NHKスペシャル

第1回 ネイマール
"変幻自在"の至宝

アスリートの驚異的なパフォーマンスを生み出す肉体と精神。その秘密に最新の特撮技術を駆使して迫り、人間の「可能性」を探求してきたシリーズ「ミラクルボディー」。今回初めて個人競技ではなく、団体競技に挑む。取り上げるのは6月にブラジルで始まるサッカー・ワールドカップの注目選手たちだ。
ブラジル代表のスーパースター・ネイマール。敵に合わせて変幻自在に繰り出すドリブルやシュート、その“究極のプレー”はどのように生み出されているのか。今回、ネイマールへのモーションキャプチャーが世界で初めて許可された。敵を次々抜き去り、脅威を与える代表格のドリブル。「どう相手を抜くかは予め決めていない、全ては敵次第」敵の動きを正確に察知する独自の“敵重視型”のドリブルはどのように行われているのか、徹底分析する。
2013年ブラジル開催のコンフェデレーションズ杯で世界に印象付けたシュート。国際試合の成績は47試合30得点(3月5日現在)と1試合平均だとメッシをも上回る。驚異的な決定力はどのように生み出されるのか、足先感覚を解析する脳科学も駆使して、その秘密に迫る。
対戦相手はコンフェデ杯での大活躍を受けて、徹底した“ネイマール潰し”に出る中で、その“敵対行動力”で進化を遂げていこうとするネイマール。最高峰の舞台に挑む姿を見つめる。

放送を終えて

番組では、ネイマール選手の変幻自在なドリブル、シュートの凄さを紹介し、スーパープレーが生み出される秘密に迫りました。本人や関係者、今回協力してくださった研究者の方々に話をうかがう中で少しずつ明らかになっていったのは、「最初から凄い選手だったわけではない」ということです。体格に恵まれず、圧倒的なパワーやスピードがあるわけでもなかったといいます。それでも、父やコーチの言葉に耳を傾け、努力を怠らなかったこと、プレッシャーに負けない精神的な強さを持てたこと、それらが現在の「ネイマール」を形作ったのだと感じます。小さいころ、コーチが求めたことだけでなく、「求めた以上のことを常にやって驚かせてくれた」と恩師のベッチーニョさんは話してくれました。練習にかける熱心さも人一倍だったといいます。ネイマールが類まれな力を手にしたのは、決して自然発生的な「ミラクル(奇跡)」ではなく、親やコーチの導き、そして本人の努力、困難に立ち向かう勇気があったからこその「必然の奇跡」だったのだと取材を終えた今、私は思います。
もう一つ強く感じたのは、自らの持っている力をどう生かすのか、ということをネイマール選手が意識していることです。
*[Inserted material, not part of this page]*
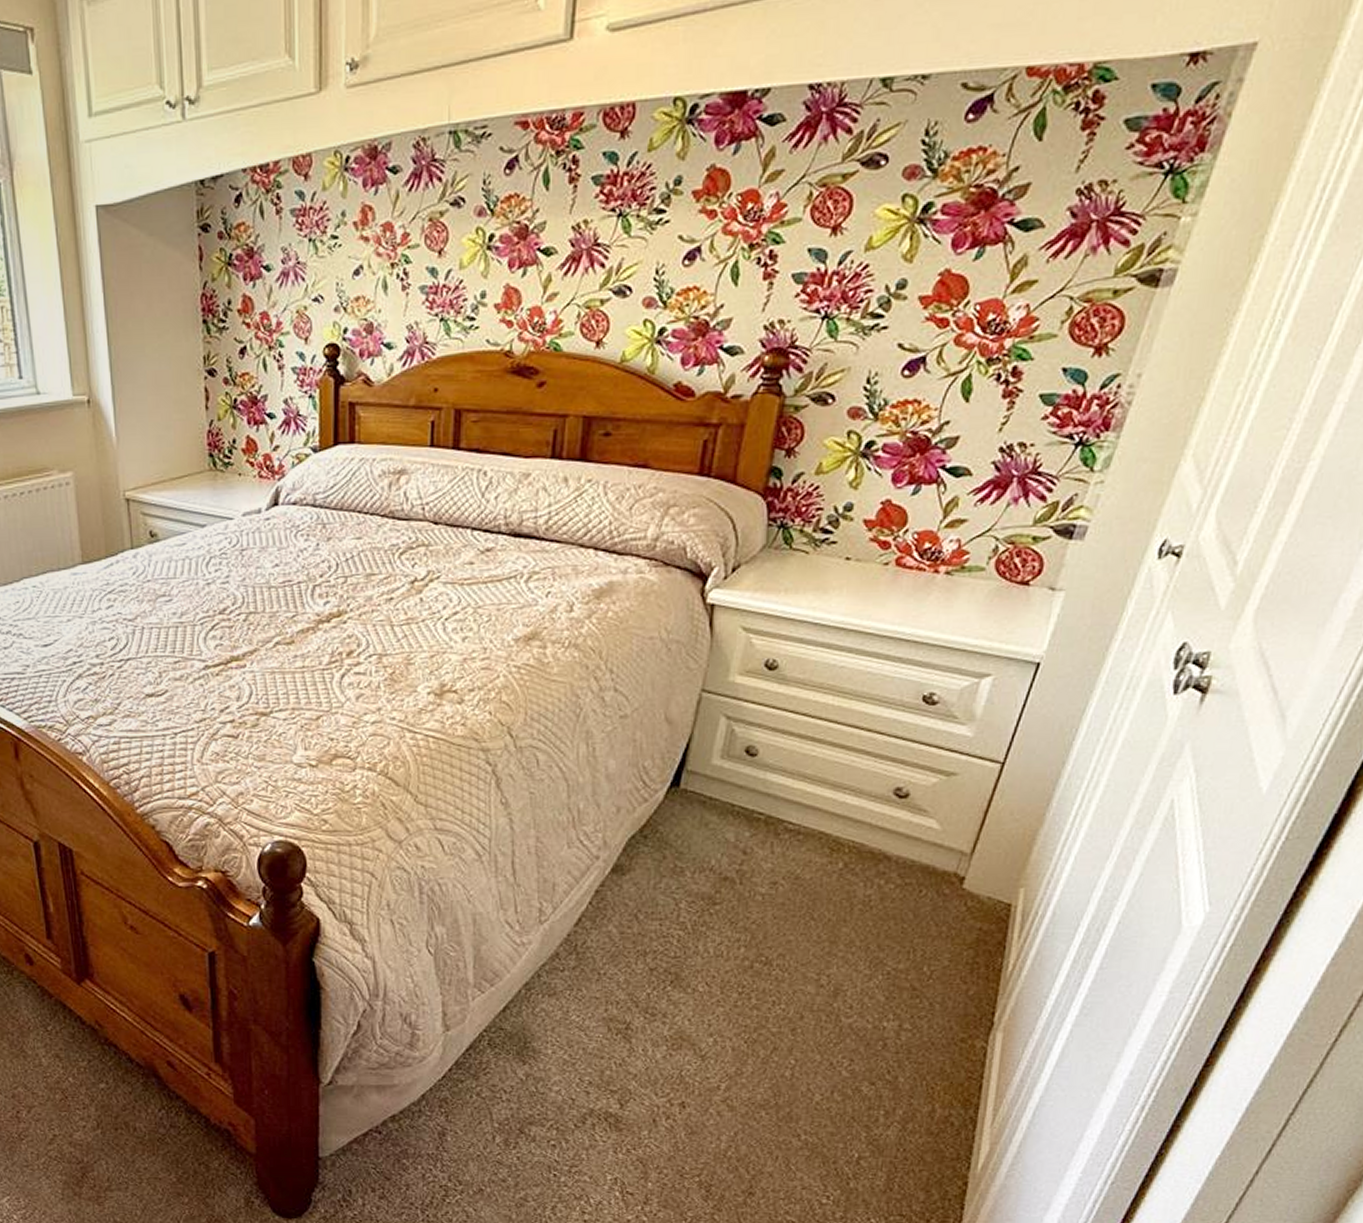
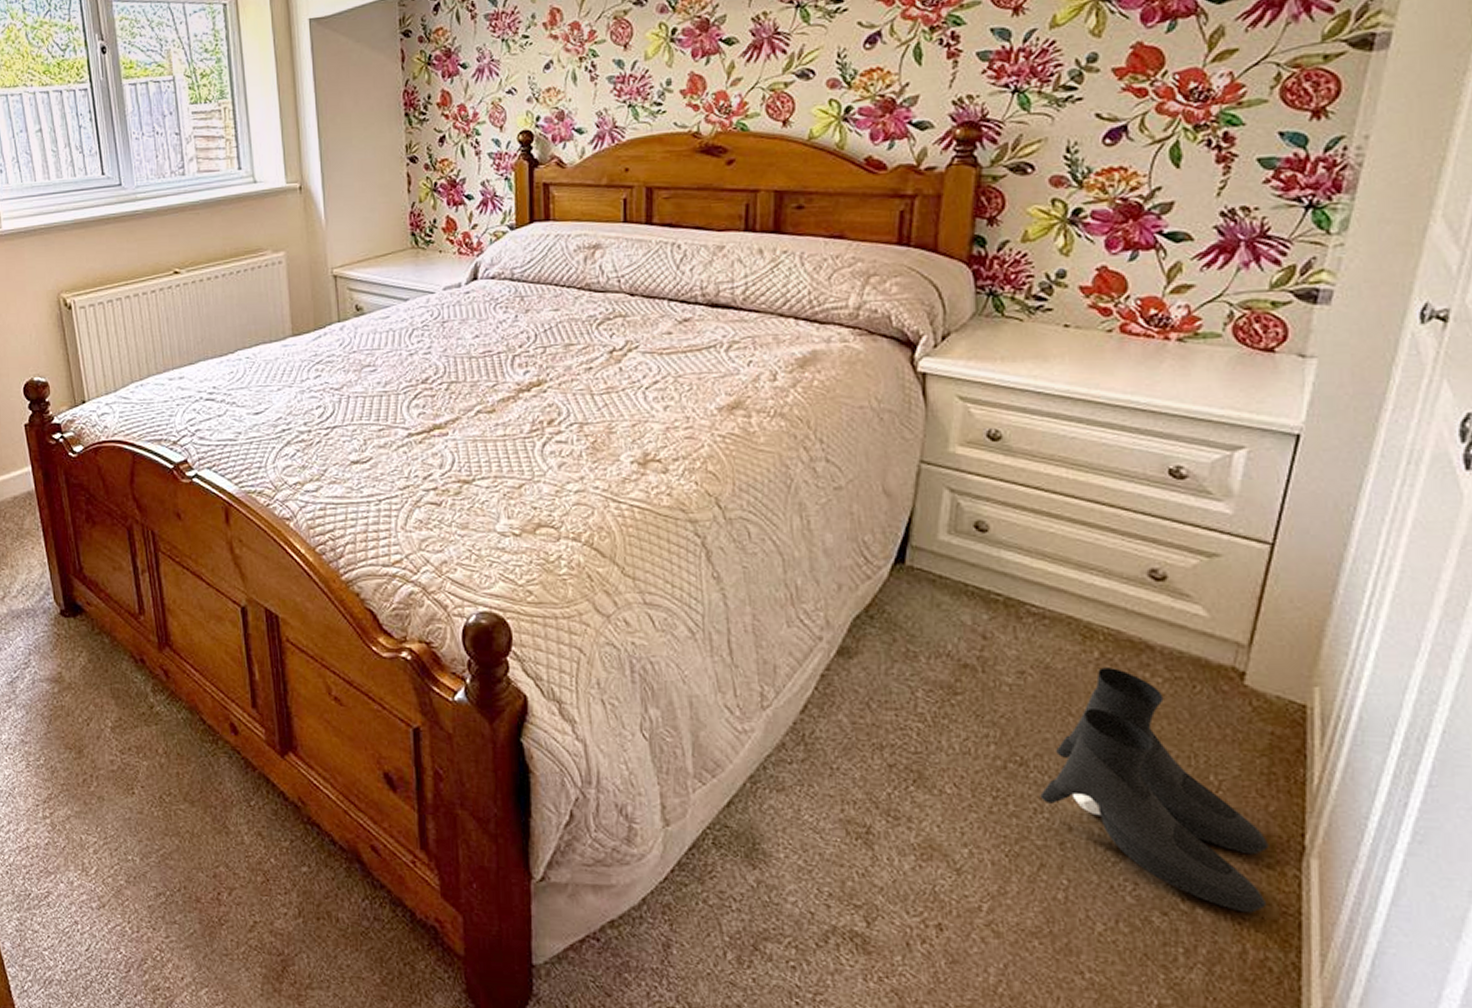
boots: none [779,877,965,1079] -> present [1040,667,1269,913]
決して万能ではない自分自身がピッチ上で輝くためにどうするのか、その答えは「相手の予想の裏をかく」ことをドリブルでもシュートでも追求すること。自分の特長をよく理解し、それを生かしていく。この考え方は、サッカーでなくても大切なことなのではないかと考えさせられました。

今月始まるワールドカップは、ネイマール選手にとって、おそらくこれまでにないほど大きいプレッシャーを感じる舞台です。活躍できるのだろうかという疑問を感じる人もいると思います。私も少し心配になったこともありました。ただ、ネイマール選手は、どんな試合でも「楽しむ」ことを忘れず、これまで結果を残し続けてきましたし、取材中に脳科学者の先生が教えてくれたことも思い出すと、心配というよりはむしろ期待が膨らみます。
「よりプレッシャーの大きい環境に身を置き、それを乗り越えることで脳は進化する」。この言葉からすると、ネイマールはワールドカップの試合を通じて、更なる高みに上っていってくれるのかなと思えてきました。

世界最高峰の舞台で、ネイマール選手がどんなプレーで相手を、そして私たちを驚かせてくれるのかとても楽しみです。